Robert Weyeneth is a professor of public history and practicing public historian. Ten years ago, Weyeneth guided undergraduate and graduate students in groundbreaking research about the university, which resulted in the “Slavery at South Carolina College, 1801-1865: The Foundations of the University of South Carolina” website.

"To those who say history can’t be rewritten, I would say all history is revisionist and history is fundamentally interpretive.
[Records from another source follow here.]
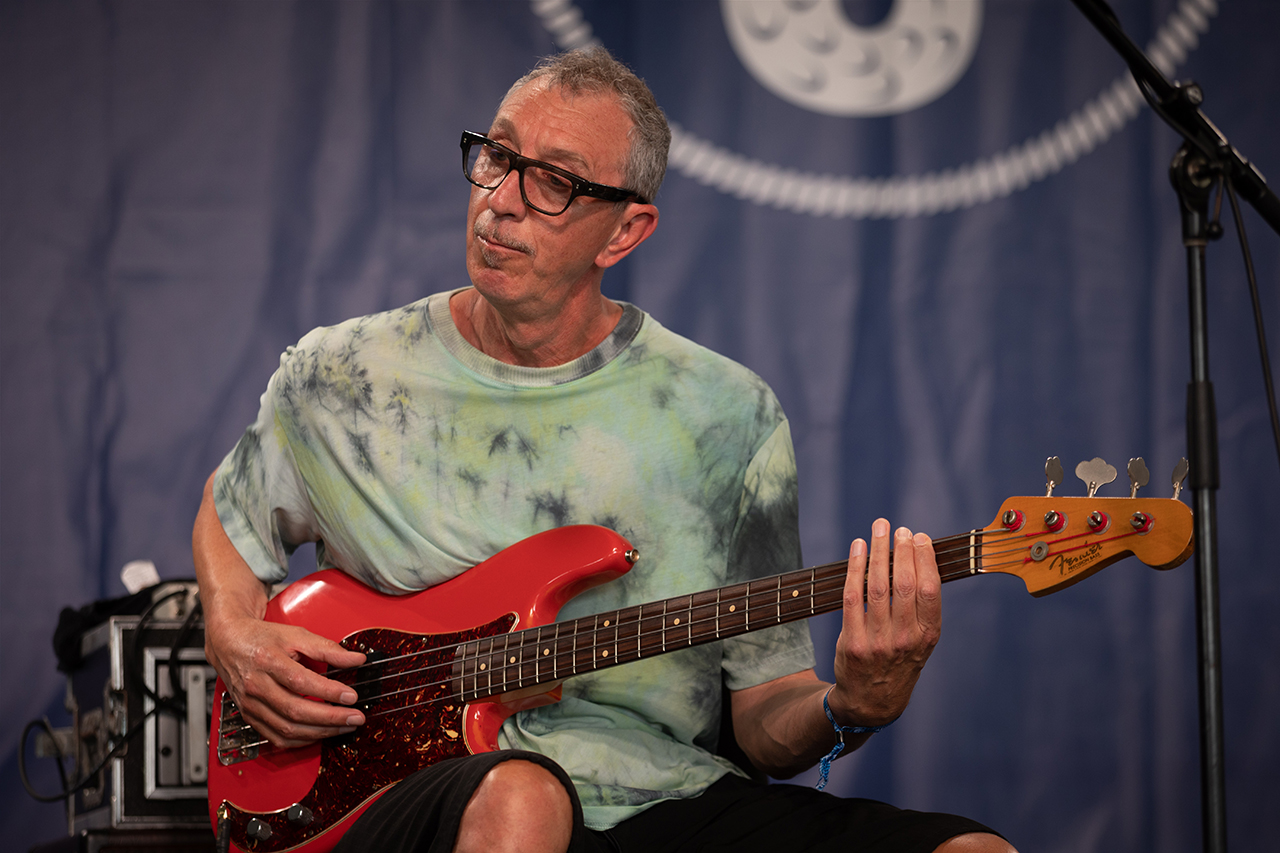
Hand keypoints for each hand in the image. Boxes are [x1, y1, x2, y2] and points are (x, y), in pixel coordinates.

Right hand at [205, 613, 366, 748]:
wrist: (228, 642)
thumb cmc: (262, 638)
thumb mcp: (296, 634)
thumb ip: (327, 648)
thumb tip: (356, 659)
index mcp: (267, 660)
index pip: (301, 682)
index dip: (329, 692)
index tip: (352, 696)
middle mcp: (256, 685)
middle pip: (295, 710)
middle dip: (330, 718)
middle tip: (355, 717)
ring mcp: (250, 705)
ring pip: (287, 728)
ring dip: (319, 732)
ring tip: (344, 728)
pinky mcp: (249, 717)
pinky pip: (276, 738)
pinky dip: (301, 740)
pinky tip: (319, 734)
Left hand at [829, 518, 940, 726]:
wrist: (872, 702)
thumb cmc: (900, 661)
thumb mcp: (921, 640)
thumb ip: (922, 606)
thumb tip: (918, 556)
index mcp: (927, 635)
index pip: (930, 589)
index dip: (925, 559)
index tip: (920, 537)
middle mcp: (905, 638)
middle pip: (903, 584)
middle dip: (901, 550)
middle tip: (899, 529)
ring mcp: (877, 642)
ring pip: (877, 586)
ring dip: (878, 552)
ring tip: (879, 529)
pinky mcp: (852, 642)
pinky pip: (852, 597)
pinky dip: (855, 568)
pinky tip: (858, 548)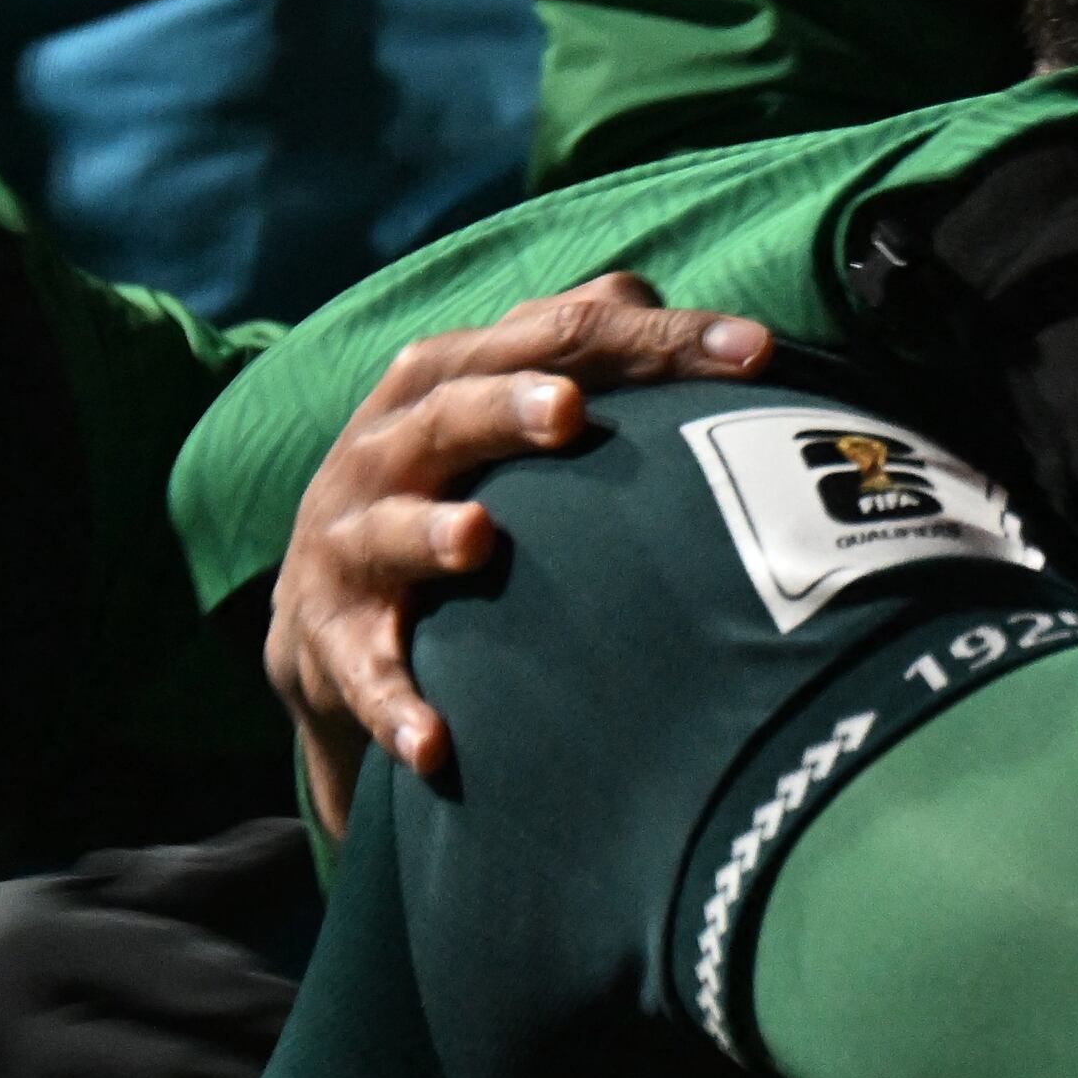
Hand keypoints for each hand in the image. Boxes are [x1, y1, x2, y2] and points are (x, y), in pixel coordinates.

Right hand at [270, 274, 771, 829]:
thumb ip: (602, 364)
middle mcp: (389, 446)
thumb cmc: (447, 489)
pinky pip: (366, 674)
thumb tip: (739, 337)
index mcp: (447, 378)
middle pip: (452, 410)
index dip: (656, 341)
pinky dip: (394, 706)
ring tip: (475, 539)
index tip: (757, 352)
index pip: (556, 336)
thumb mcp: (501, 414)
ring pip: (389, 529)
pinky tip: (433, 742)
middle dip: (507, 407)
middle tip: (570, 411)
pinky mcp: (334, 639)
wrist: (321, 618)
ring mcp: (353, 542)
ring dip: (430, 533)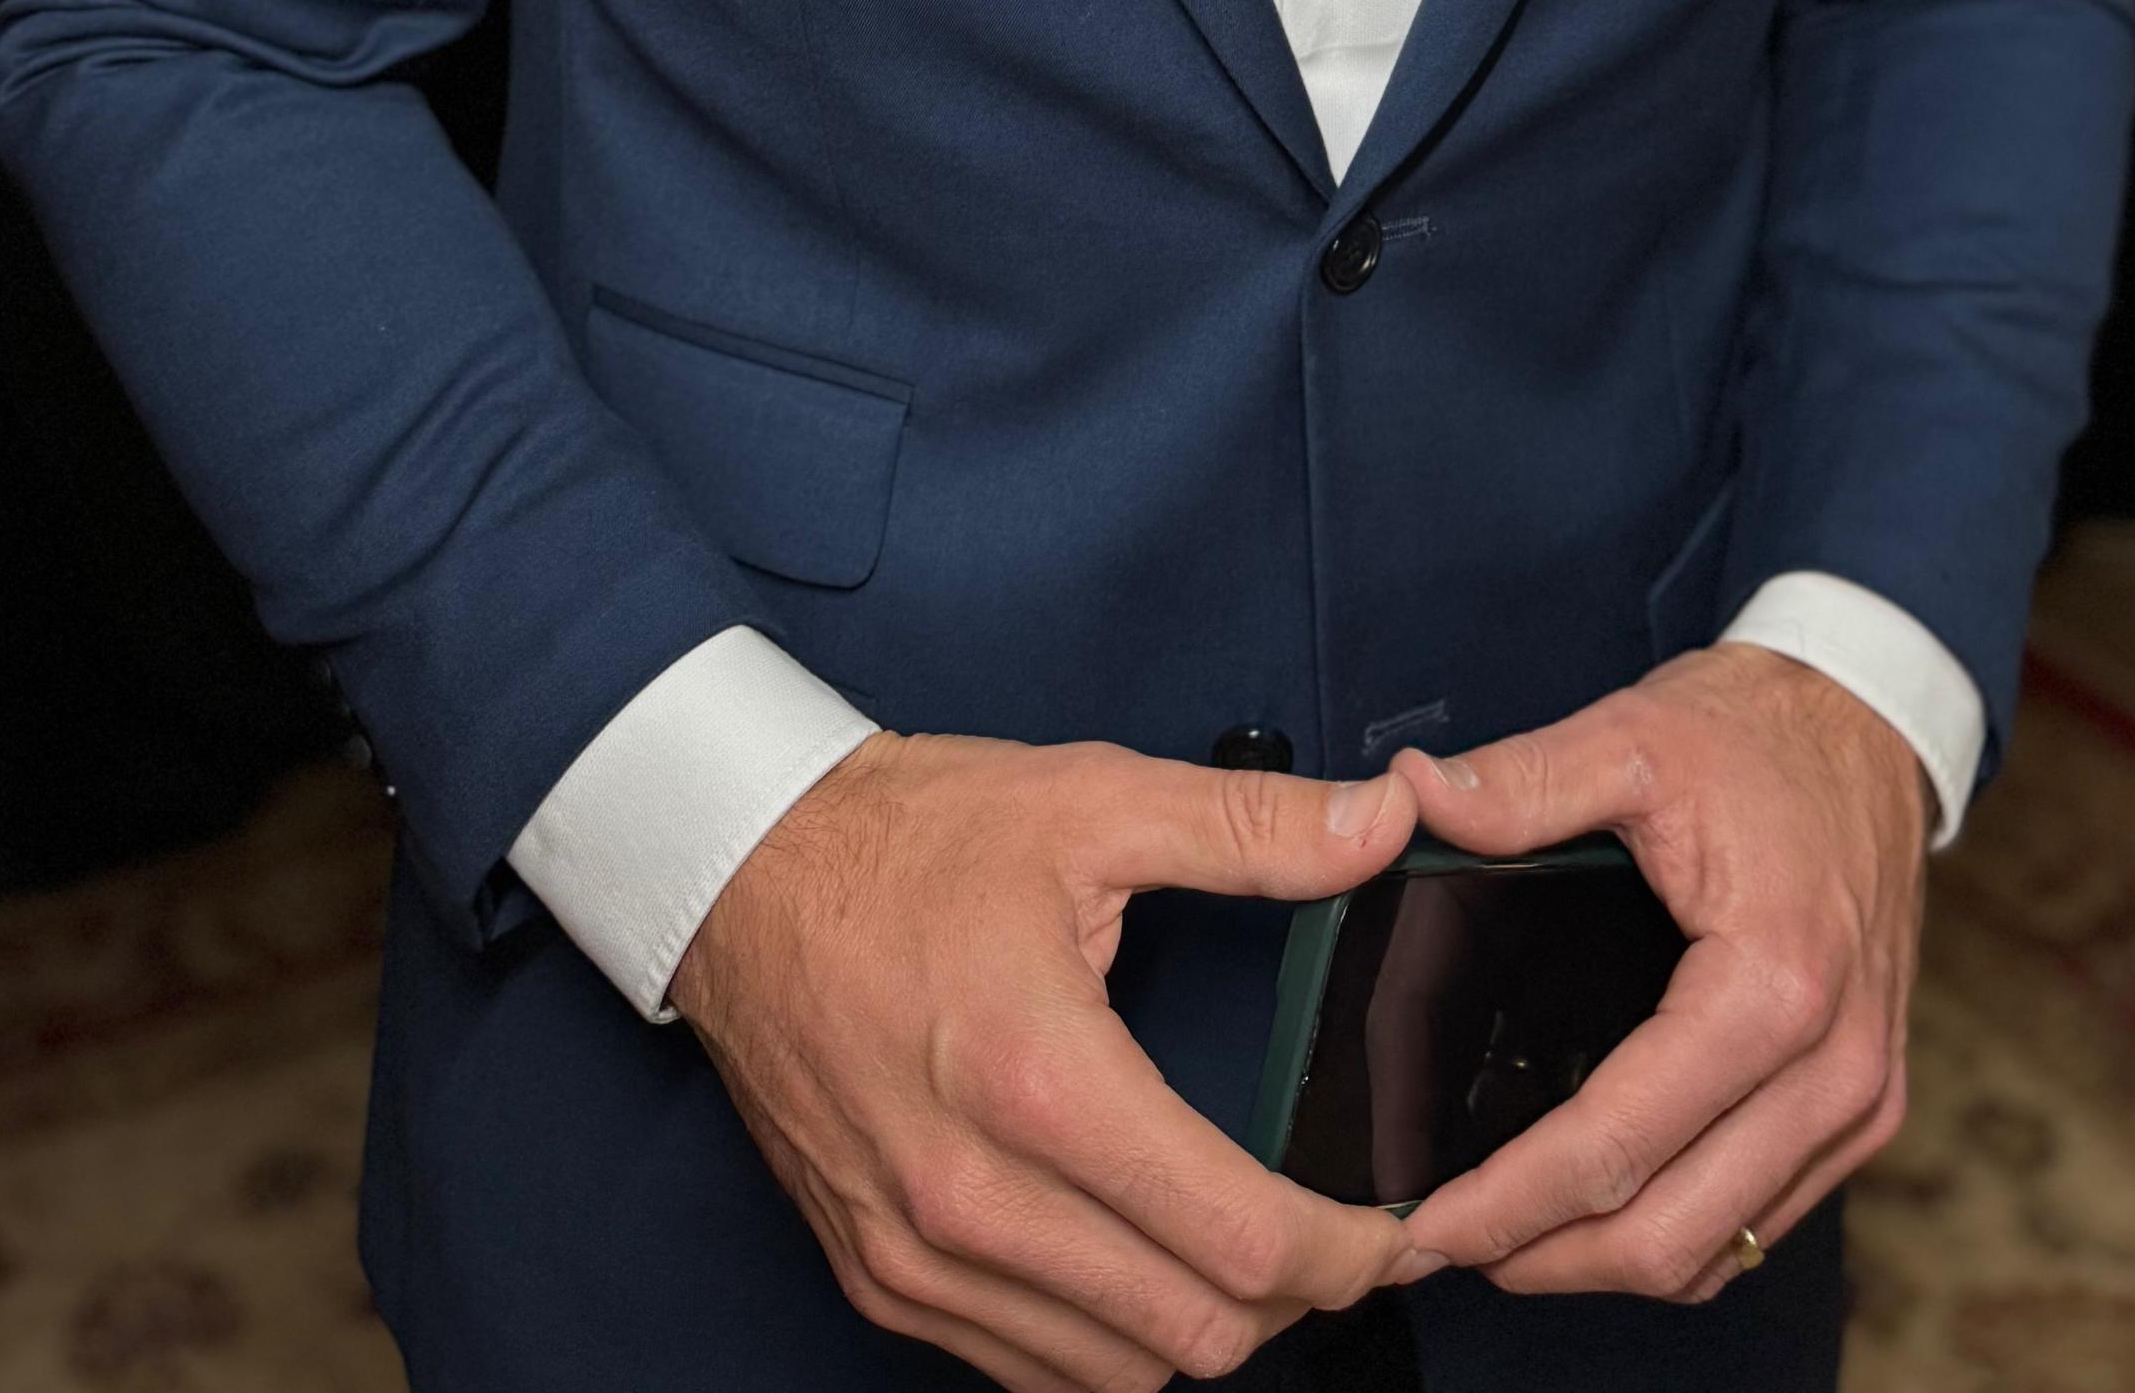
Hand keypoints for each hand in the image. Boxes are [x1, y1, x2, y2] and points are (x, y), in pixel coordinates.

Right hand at [671, 731, 1419, 1390]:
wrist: (740, 872)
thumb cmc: (911, 837)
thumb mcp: (1091, 799)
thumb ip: (1251, 828)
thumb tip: (1381, 826)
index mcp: (1042, 1081)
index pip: (1241, 1240)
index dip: (1349, 1252)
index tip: (1394, 1227)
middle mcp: (976, 1197)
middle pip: (1195, 1335)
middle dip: (1294, 1297)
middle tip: (1336, 1237)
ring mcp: (918, 1254)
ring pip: (1117, 1375)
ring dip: (1199, 1329)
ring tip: (1242, 1250)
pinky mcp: (879, 1276)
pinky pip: (1026, 1373)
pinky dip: (1103, 1346)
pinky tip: (1135, 1269)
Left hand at [1386, 647, 1927, 1300]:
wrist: (1870, 724)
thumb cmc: (1760, 734)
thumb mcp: (1631, 735)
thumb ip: (1520, 781)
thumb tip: (1412, 798)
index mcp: (1772, 984)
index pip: (1618, 1143)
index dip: (1509, 1201)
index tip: (1425, 1226)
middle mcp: (1832, 1067)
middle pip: (1668, 1233)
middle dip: (1543, 1257)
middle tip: (1445, 1245)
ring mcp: (1861, 1100)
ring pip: (1719, 1250)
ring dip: (1605, 1263)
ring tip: (1508, 1237)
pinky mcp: (1868, 1109)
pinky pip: (1763, 1219)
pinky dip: (1678, 1236)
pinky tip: (1604, 1207)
Historical interpretation and understanding come from how the present generation asks new and different questions about the past.

So when somebody says, 'I don’t believe in revisionist history,' they’re revealing they don’t understand the fundamental nature of history — that it is always changing and responding to concerns in the present.

"In an introductory course for history majors I focus on historical monuments and point out that every such monument or plaque is a tale of two eras — the first being the event or person being commemorated and the second being the era in which the monument or plaque was dedicated.

"Think about the historical plaque mounted on Sumter Street about the University of South Carolina. I have my students read the text that was written in 1936 when Columbia was celebrating its 150th anniversary. I tell them every statement on that marker is accurate as far as I know.

"I then ask them to think about the point of view behind the text. They ask, 'How come it says the whole student body volunteered for Confederate service in 1861? How come it says the university was under "radical" control during Reconstruction?' What the students come to realize is the marker’s pro-Confederate sentiments are based on the facts the marker highlights, to the exclusion of other facts.

"The point is, how we would write a history of the uni­versity in 100 words today is going to be fundamentally different from how the City of Columbia’s Sesquicentennial Commission did in 1936. Students understand that history
is fundamentally interpretive and each generation asks new questions. But that is not the way most members of the public look at the nature of history.

"That said, I think this marker should not be removed from Sumter Street because it is a valuable teaching resource for what it says about the second era: the racialized perspective of the white Columbians in the 1930s who erected it. Instead, we should supplement it with a new marker that interprets the history of the university from the perspective of the 21st century."